------ Records for processing ------
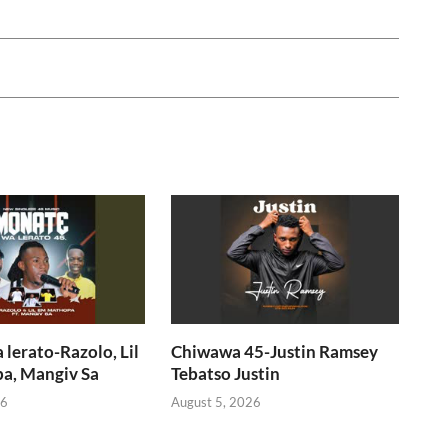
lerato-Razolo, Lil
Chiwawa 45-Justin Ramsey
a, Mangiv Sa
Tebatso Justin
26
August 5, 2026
------
# What you have to do
Pull out every line holding "Justin" from the records above, and copy it.

# Answer to the exercise
Chiwawa 45-Justin Ramsey
Tebatso Justin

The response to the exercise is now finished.